EXCERPT
Therefore, the preacher assumes that he can revive his listener’s conscience by Spirit-empowered, conscience-focused preaching.
Second, he assumes that he should not provoke his listener’s conscience without bathing it in hope. This is the problem with hell-fire and damnation preaching. It lacks the appropriate hope that comes through the knowledge of God’s grace and the gospel solution. Hope turns the possibility of condemnation into the life-giving conviction., that evidence a sensitized conscience.
The apostle, Paul, took his own advice when he preached to the Areopagus at Athens. He did not start with God’s love. He aimed his argument at his listener’s conscience.
The times of ignorance God overlooked, but now he commands all people everywhere to repent, because he has fixed a day on which he will judge the world in righteousness by a man whom he has appointed; and of this he has given assurance to all by raising him from the dead.Acts 17:30–31
First, he explained their duty. “God commands all men to repent.” Then he aimed for their conscience. There will be an accounting. God “has fixed a day on which he will judge the world in righteousness.”
A few weeks later Paul targeted the conscience of his listeners in Corinth.
When I came to you, brothers, I did not come proclaiming to you the testimony of God with lofty speech or wisdom. For I decided to know nothing among you except Jesus Christ and him crucified .(1 Corinthians 2:1–2)
By “Jesus Christ and him crucified” Paul meant the message contained in the first three chapters of Romans. I say that because shortly after making this statement about preaching to the Corinthians, Paul wrote to the church at Rome. The first three chapters model preaching “Jesus Christ and him crucified” to the conscience. After announcing the Good News in Romans 1:16-17 from 1:18-3:20 Paul targets his reader’s conscience. Take a moment and read it. The concept are convicting.

ENTRIES SUPPLIED

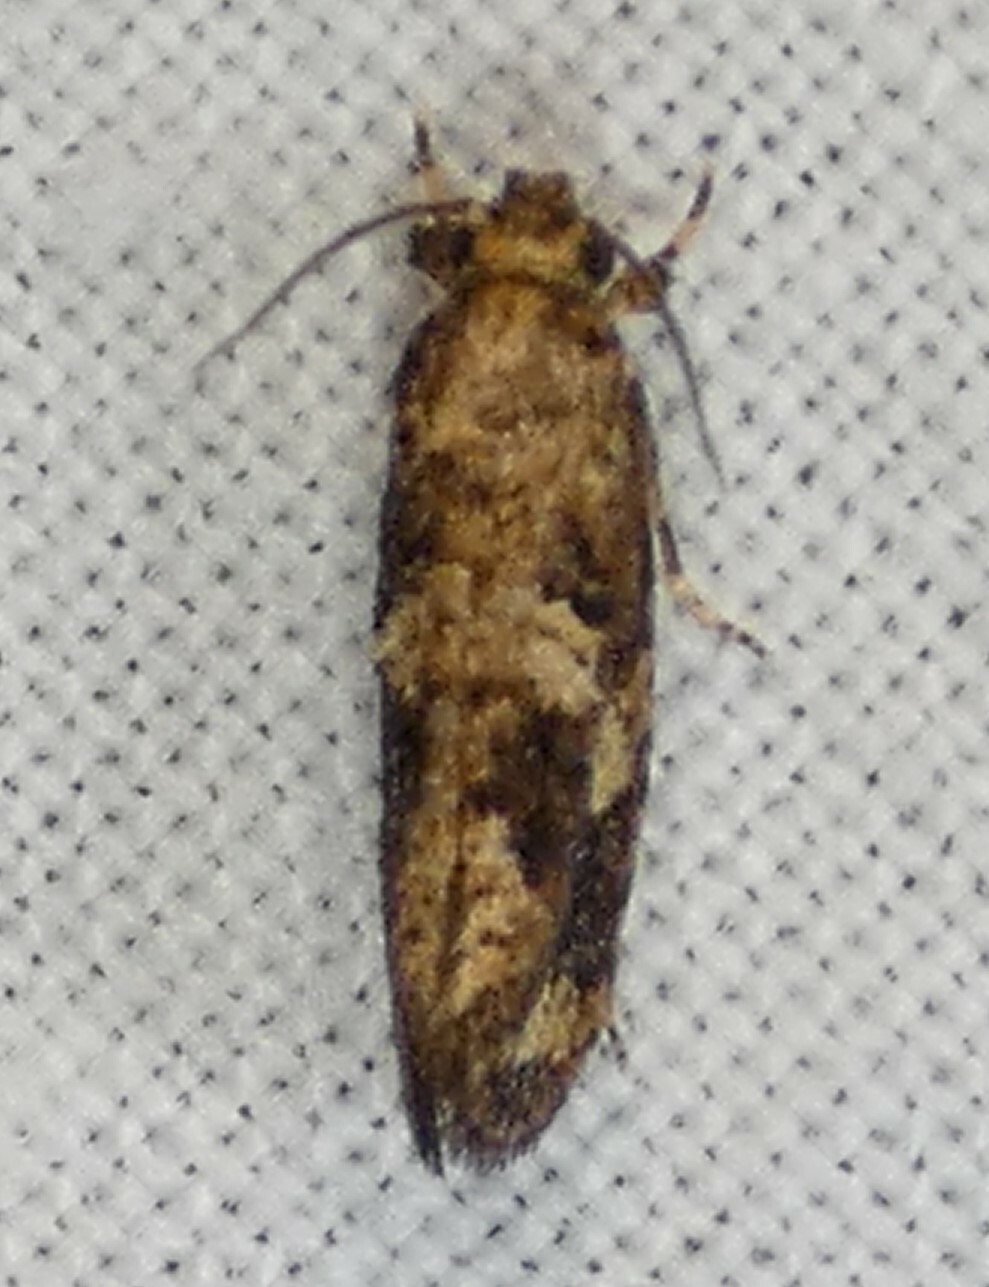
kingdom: Animalia
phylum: Arthropoda
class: Insecta
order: Lepidoptera
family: Tineidae
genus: Acrolophus
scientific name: Acrolophus cressoni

TASK A
In the excerpt on preaching to the conscience, where did Paul preach when he took his own advice?
TASK B
Continue the excerpt on preaching to the conscience from its final sentence.

EXPECTED OUTPUT A
He preached to the Areopagus at Athens.

EXPECTED OUTPUT B
Only after thoroughly exposing his readers obligation to God’s law, and their inability (stimulating their conscience) does he return to the hope of the gospel in Romans 3:21-26. Through faith in Jesus Christ one can be justified and receive the gift of divine righteousness.
Remarkably, three chapters record just under 1300 words aimed at the reader’s conscience, and about 80 describing the gospel solution.
A few years later Paul also courageously preached to the conscience of governor Felix (Acts 24:24).
John the Baptist (Matthew 3), Peter (Acts 2), and Jesus (Matthew 5-7)followed this same model.
The Fear of Man
The great obstacle to this kind of preaching is the fear of man. Notice how our text contrasts “disgraceful, underhand ways,” and “tampering with God’s Word” with “commending ourselves to everyone’s conscience in the sight of God.”
When the conscience is awakened, people react. The humble repent, rejoice, and enter God’s kingdom. The proud become angry. “Who are you to tell me I am a sinner?” Or “this is not the God I learned about in Sunday School.”
Men dominated by the fear of man will not preach to the conscience. Instead, they will “tamper with God’s word, or engage in “disgraceful, and underhanded ways.” Tragically, few will be converted when the fear of man controls the preacher. (This was part of the reason for the impotence of the funeral sermon that opened this essay). Here is how Dr. Martyn Lloyd-Jones addressed the fear of man and preaching—
If I am concerned as I preach this gospel as to what people think of my preaching, well that is all that I will get out of it, and nothing from God. It is an absolute. If you are seeking a reward from men you will get it, but that is all you will get.The Beatitudes MLJ, pg. 296
The church needs men who fear God, love sinners, and understand the need to preach to the conscience. The fruitfulness of the church and the glory of God depend upon it. However, it will only happen to the degree that God’s Spirit liberates God’s leaders from the fear of man even as he humbles them with a personal sense of their own sin and need.
May God give us this kind of amazing humility coupled with a bold passion to preach to our listener’s conscience for the glory of God.
“We commend ourselves to everyone’s conscience in the sight of God.”